Stated goal 1:
Present the rows, from the first row through the line containing "list Aikataulussa. Käyttöliittymään", as a numbered list, leaving out blank lines.

— Begin Reading passage —

That evening, our first in Istanbul, we headed out to enjoy the crisp shoreline of the Bosphorus Straight, arguably one of the most unique rivers in the world because it flows from the Black to the Sea of Marmara (ultimately reaching the Mediterranean) and separates Asia and Europe.
We had tea in a café along the river while Onur taught Cameron to play backgammon, a popular board game in Turkey. Onur then took us to the Beyoglu waterfront. We walked for several km's along the paved Bosphorus seawall, passing hopeful fisherman and couples on a romantic evening. The night-time views along the river were incredible and had us bypass several multi-million dollar yachts and swanky waterfront nightclubs; we quickly understood that there is a lot of money circulating Istanbul. The waterfront reminded us of the Stanley Park seawall in Vancouver.
The evening concluded with a stroll down the energetic and stylish Istiklal Cad strip in the Taksim area. We had to ask ourselves, "Where did Asia and the Middle East go?" The strip is very European and modern with trendy boutique shops sandwiched by Western fast food chains and local donair joints. Istiklal Cad is the core of an even larger network of restaurants, lounges, pubs and nightclubs that make it the social place to be. It's a very popular, fun and lively place to be at any time of day.

— End Reading passage —

Stated goal 2:
In the Istanbul travel passage, what did the Beyoglu waterfront remind the visitors of?

— Begin Dataset entries —

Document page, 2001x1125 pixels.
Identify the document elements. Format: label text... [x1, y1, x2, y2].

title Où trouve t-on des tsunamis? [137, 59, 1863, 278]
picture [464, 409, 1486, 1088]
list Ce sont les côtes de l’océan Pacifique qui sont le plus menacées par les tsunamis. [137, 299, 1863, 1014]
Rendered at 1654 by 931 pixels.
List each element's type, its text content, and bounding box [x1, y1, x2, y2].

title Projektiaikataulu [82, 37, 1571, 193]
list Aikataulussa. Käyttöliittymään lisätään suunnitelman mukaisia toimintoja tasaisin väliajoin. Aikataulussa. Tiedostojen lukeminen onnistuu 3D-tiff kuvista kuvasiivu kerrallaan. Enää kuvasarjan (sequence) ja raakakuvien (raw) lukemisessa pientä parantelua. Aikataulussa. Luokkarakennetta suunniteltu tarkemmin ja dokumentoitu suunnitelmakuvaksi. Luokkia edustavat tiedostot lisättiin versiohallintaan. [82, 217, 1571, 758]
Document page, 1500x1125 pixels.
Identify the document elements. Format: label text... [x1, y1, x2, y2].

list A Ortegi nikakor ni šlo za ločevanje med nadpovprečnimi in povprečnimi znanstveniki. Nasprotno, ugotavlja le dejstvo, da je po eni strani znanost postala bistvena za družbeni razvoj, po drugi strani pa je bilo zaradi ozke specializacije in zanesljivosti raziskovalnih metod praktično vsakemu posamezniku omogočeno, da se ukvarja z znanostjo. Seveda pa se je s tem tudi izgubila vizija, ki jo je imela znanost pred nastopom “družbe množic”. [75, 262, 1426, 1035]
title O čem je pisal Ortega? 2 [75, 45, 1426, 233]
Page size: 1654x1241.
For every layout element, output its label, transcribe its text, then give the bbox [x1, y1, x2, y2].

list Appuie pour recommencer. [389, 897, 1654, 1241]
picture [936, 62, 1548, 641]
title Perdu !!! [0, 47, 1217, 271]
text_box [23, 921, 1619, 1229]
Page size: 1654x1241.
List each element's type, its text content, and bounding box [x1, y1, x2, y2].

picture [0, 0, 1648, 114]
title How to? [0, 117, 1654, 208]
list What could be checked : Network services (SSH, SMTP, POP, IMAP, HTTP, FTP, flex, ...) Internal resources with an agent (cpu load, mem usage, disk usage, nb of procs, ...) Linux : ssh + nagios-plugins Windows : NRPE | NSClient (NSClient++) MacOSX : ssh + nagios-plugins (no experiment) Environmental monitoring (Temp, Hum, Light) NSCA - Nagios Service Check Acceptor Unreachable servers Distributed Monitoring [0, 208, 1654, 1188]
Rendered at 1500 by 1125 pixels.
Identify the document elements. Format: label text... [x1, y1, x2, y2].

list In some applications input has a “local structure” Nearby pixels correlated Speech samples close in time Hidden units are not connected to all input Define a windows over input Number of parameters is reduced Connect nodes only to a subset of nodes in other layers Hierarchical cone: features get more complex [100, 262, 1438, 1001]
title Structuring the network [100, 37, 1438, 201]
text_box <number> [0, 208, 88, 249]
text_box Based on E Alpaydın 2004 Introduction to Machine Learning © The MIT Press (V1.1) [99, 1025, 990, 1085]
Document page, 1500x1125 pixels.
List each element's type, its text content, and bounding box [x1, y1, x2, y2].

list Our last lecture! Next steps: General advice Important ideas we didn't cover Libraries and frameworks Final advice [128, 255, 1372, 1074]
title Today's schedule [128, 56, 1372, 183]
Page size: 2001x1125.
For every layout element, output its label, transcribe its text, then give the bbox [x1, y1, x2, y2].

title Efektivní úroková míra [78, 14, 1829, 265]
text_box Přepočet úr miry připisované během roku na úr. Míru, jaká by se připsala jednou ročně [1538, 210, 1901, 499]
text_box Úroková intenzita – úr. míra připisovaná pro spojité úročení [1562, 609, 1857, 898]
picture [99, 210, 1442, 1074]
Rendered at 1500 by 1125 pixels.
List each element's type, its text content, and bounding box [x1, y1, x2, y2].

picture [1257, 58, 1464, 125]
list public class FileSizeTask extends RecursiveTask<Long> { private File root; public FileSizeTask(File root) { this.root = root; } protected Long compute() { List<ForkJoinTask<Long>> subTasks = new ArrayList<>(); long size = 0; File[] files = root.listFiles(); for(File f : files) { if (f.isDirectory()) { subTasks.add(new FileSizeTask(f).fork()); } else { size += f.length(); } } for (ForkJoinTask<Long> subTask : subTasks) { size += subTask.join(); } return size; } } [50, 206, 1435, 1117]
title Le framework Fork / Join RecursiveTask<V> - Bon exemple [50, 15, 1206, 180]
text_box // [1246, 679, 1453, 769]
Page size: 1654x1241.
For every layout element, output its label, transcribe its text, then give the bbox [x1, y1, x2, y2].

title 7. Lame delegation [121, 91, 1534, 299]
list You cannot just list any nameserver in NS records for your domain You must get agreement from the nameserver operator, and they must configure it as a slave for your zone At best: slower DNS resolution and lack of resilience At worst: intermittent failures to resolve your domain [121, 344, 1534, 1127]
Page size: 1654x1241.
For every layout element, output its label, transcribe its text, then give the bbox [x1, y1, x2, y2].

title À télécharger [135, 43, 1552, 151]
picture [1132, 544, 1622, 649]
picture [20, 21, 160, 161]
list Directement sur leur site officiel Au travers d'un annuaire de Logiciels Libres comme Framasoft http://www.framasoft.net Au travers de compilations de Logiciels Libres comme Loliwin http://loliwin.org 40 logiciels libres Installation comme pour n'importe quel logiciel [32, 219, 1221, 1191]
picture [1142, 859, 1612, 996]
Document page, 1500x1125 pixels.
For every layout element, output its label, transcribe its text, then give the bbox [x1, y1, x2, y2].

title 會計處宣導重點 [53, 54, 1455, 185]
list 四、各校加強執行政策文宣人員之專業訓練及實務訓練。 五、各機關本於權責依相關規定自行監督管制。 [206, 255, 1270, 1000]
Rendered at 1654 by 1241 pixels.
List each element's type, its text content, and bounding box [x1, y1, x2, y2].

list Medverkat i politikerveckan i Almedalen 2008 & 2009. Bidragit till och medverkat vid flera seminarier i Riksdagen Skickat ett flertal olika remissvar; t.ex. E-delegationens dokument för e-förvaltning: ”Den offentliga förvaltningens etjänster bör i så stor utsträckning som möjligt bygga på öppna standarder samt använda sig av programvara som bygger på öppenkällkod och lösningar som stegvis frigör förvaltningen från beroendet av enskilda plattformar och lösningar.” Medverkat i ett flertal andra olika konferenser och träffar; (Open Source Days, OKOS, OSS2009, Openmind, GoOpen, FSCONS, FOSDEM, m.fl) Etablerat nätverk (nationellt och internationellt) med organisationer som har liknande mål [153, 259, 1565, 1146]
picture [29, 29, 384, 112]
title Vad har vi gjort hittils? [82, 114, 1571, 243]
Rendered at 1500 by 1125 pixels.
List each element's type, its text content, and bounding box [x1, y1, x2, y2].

— End Dataset entries —

Full solution 1:
1. Document page, 2001x1125 pixels.
2. Identify the document elements. Format: label text... [x1, y1, x2, y2].
3. title Où trouve t-on des tsunamis? [137, 59, 1863, 278]
4. picture [464, 409, 1486, 1088]
5. list Ce sont les côtes de l’océan Pacifique qui sont le plus menacées par les tsunamis. [137, 299, 1863, 1014]
6. Rendered at 1654 by 931 pixels.
7. List each element's type, its text content, and bounding box [x1, y1, x2, y2].
8. title Projektiaikataulu [82, 37, 1571, 193]
9. list Aikataulussa. Käyttöliittymään lisätään suunnitelman mukaisia toimintoja tasaisin väliajoin. Aikataulussa. Tiedostojen lukeminen onnistuu 3D-tiff kuvista kuvasiivu kerrallaan. Enää kuvasarjan (sequence) ja raakakuvien (raw) lukemisessa pientä parantelua. Aikataulussa. Luokkarakennetta suunniteltu tarkemmin ja dokumentoitu suunnitelmakuvaksi. Luokkia edustavat tiedostot lisättiin versiohallintaan. [82, 217, 1571, 758]

Full solution 2:
The Stanley Park seawall in Vancouver.